**PASSAGE TO READ**.
____
Archives Housekeeping¶

Overview¶

If you use archives to store data on long term object storage, you will need to define a strategy to clean old data.

The Punch provides a ready-to-use archives-housekeeping application. It can be included in one of your channel to clean old data periodically.

Prerequisites¶

Elastic mapping¶

The archives-housekeeping application reads archives metadata from Elasticsearch. When archiving, metadata should be indexed on an index configured with mapping_archive.json.

Here is the command to load this mapping on the Standalone:

curl -X POST localhost:9200/_template/mapping_archive \
      -H "Content-Type: application/json" \
      -d @$PUNCHPLATFORM_CONF_DIR/resources/elasticsearch/mapping_archive.json

Permissions¶

In case of filesystem, do not forget to give read+write permissions to the archive folder. When running this application in Shiva, the Punch daemon user must have those permissions on the archive data.

Configuration¶

Here is a configuration example from standalone that cleans

data older than 1 hour on File System

data older than 3 days on Minio

archiving_pools:
  # File system
  - devices_addresses:
      - file:///tmp/archive-logs/storage
    pool: mytenant
    retention: 1h
    max_deletion_percentage: 100
    es_cluster_id: common
    es_index: mytenant-archive
    es_bulk_size: 1000
    es_timeout: 10s
    delete_metadata: all_devices

  # Minio
  - devices_addresses:
      - http://localhost:9200
    pool: mytenant
    retention: 3d
    max_deletion_percentage: 100
    es_cluster_id: common
    es_index: mytenant-archive
    es_bulk_size: 1000
    es_timeout: 10s
    delete_metadata: all_devices
    access_key: minioadmin
    secret_key: minioadmin

Parameters¶

Mandatory Parameters¶

devices_addresses (array of string)

Array of devices addresses.
For Ceph, the address is the absolute path to the ceph cluster configuration file.
with format ceph_configuration://<path>.
For File-System, the address is the absolute path of the archive root directory with format file:///<path>.
For Minio, the address is the URL to the Minio cluster with format http://<url>.
pool (string)

Archiving pool name. It is the tenant name by default.
retention (string)

Retention time. All data with batch.latest_ts older than specified retention will be deleted. Available formats:
- Seconds : 30s, 30secs, 30seconds.
- Minutes : 1m, 10mins, 2minutes.
- Hours : 1h, 1hrs, 1hours.
- Days : 1d, 1day, 1days.
max_deletion_percentage (decimal)

Maximum deletion percentage compared with the whole cluster data. This feature exists to prevent accidental deletion: operation will fail if we ask to delete more that x% of data.
Set to 100.0 to disable this protection.
es_cluster_id (string)

Elasticsearch cluster used to store objects meta-data.
es_index (string)

Elasticsearch index containing objects meta-data (will be appended -*)
____
**INFORMATION PROVIDED**.
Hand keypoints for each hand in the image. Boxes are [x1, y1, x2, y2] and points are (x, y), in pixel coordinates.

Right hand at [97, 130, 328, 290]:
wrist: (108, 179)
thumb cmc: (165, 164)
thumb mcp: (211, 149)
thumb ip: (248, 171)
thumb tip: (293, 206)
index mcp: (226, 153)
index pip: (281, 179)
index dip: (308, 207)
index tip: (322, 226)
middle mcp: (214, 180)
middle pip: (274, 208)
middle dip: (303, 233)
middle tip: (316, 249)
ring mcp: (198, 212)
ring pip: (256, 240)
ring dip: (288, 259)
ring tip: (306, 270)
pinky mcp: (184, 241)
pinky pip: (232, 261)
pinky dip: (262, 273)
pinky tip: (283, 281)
____
**TASK DESCRIPTION**. Summarize the archives housekeeping page in two sentences.

**ANSWER SECTION**. The Punch provides a ready-to-use archives-housekeeping application that can be included in a channel to clean old archived data periodically, and it reads archive metadata from an Elasticsearch index configured with mapping_archive.json. Its configuration defines archiving pools through mandatory parameters: device addresses for Ceph, File-System or Minio, the pool name, a retention time beyond which data is deleted, a maximum deletion percentage that guards against accidental deletion, and the Elasticsearch cluster and index holding the metadata.